§ DOCUMENT SECTION
The interwiew with Ironcross bass player Mr. Buddy McSchulz AKA Pekka "Body" Nummela alias Body was conducted by Samuel Jylhä and Mika Penttinen in May 2006. The article was translated in english by Klaus Flaming.
Were you the founder member of Ironcross?
As a matter of fact we didn't call ourselves Ironcross at that time. Our name was Willow The Whisp or something like that... Please forgive me but I really can't remember this since it was such a long time ago, in 1976 we all were barely 16-17 years old...
What was the line-up back then like?
There was Jallu Suominen, Tero Ovaska, Kimmo Vanne, Esa "Gona" Leinonen and myself so basically it was almost the same line-up that later became Ironcross. Esa was playing drums back then and later the guitar player took over the bass.
Live @ Le Chat
When did you play live in public for the first time? Was the band called already Ironcross at that event?
Yes, I believe so. Apart from Jallu, we played in a place called Le Chat Club located in Turku. A youth club where underaged could also come and see bands play. The year was 1976.
What was in your set list? Originals rather than covers?
Oh, mostly we had to lean on cover songs at that point. BÖC-Kansas-Aerosmith, Thin Lizzy etc. But we had already a couple of songs of our own, one was called Horror and Terror (laughs, starts to hum the melody line)... Esa had written that song and I helped him out adding a little touch of my own here and there.I think a tape featuring that song exists somewhere!
So Esa played drums and sang?
Yes, in the beginning he was a drummer
Ironcross had already played together for a few years before going into a studio to record songs later to be released on your debut album Bloodhounds. Were you able to do any pre-production for the material?
Nah, all we had was a poxy tape recorder in our rehearsing room. We were signed by a guy who got excited when seeing us play live in our hometown, he was the owner of TK-Records (Turun kasettituotanto/Turku Cassette Production Service). Their main business was to translate and add Finnish subtitles on imported porno videotapes and deliver music cassettes to be sold at gas stations all around Finland. Not exactly giving a chance for unknown bands to make records!
Ironcross debut album Bloodhounds was released in 1982. Anything particular let's say in five years before that, worth to mention here?

§ DATA EXTRACT
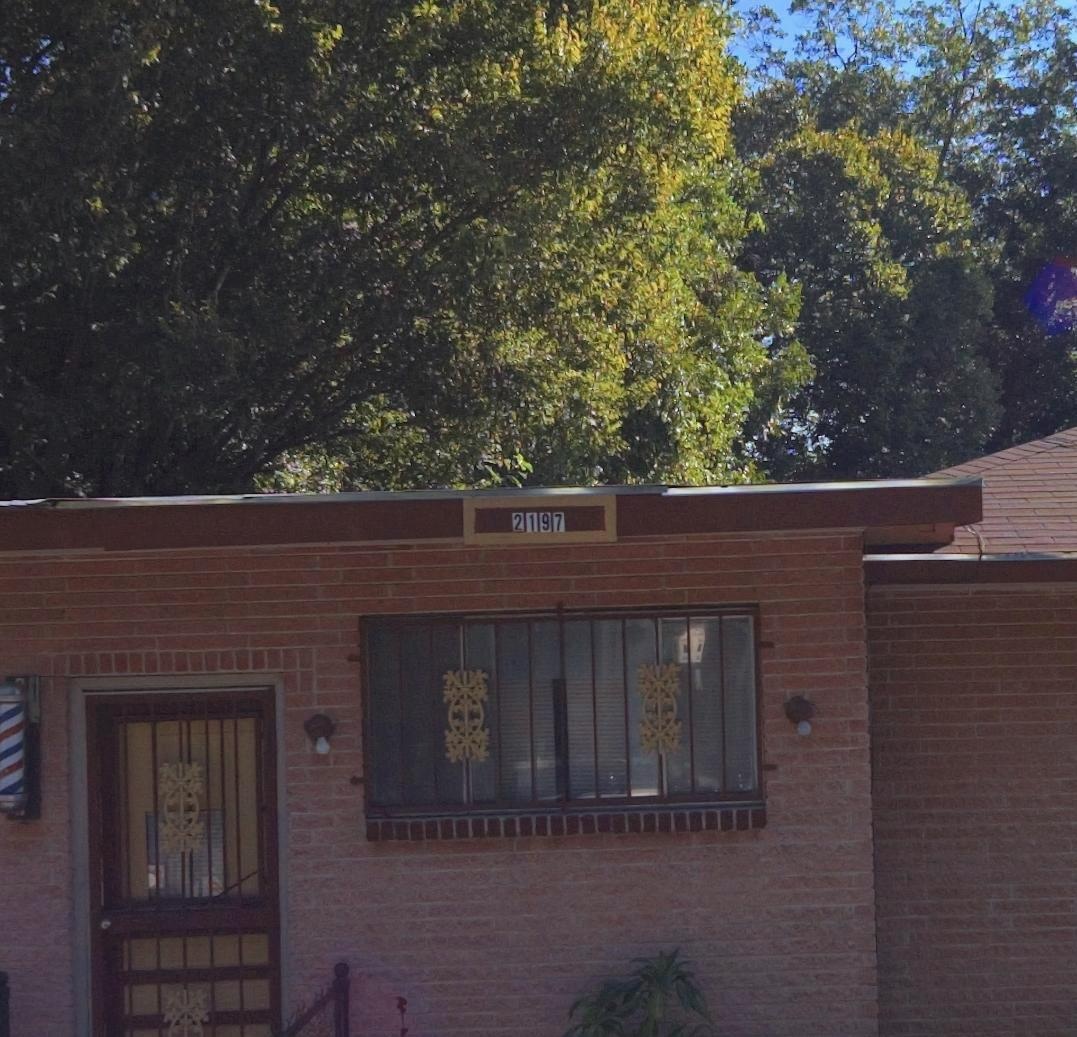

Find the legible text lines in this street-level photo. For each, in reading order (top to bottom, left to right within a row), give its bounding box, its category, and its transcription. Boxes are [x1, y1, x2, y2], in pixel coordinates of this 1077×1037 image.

[512, 512, 564, 533] StreetNumber: 2197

§ STATED TASK 1
In the Ironcross interview, update the passage that opens with the words containing "What was the" and closes with "at that event?" by putting "lineup" wherever "line-up" appears.
§ STATED TASK 2
Which bands does the Ironcross interview name as sources of the cover songs in the early set list?
The material isn't required for either task.

§ CORRECT ANSWER 1
What was the lineup back then like?
There was Jallu Suominen, Tero Ovaska, Kimmo Vanne, Esa "Gona" Leinonen and myself so basically it was almost the same lineup that later became Ironcross. Esa was playing drums back then and later the guitar player took over the bass.
Live @ Le Chat
When did you play live in public for the first time? Was the band called already Ironcross at that event?

§ CORRECT ANSWER 2
BÖC, Kansas, Aerosmith, Thin Lizzy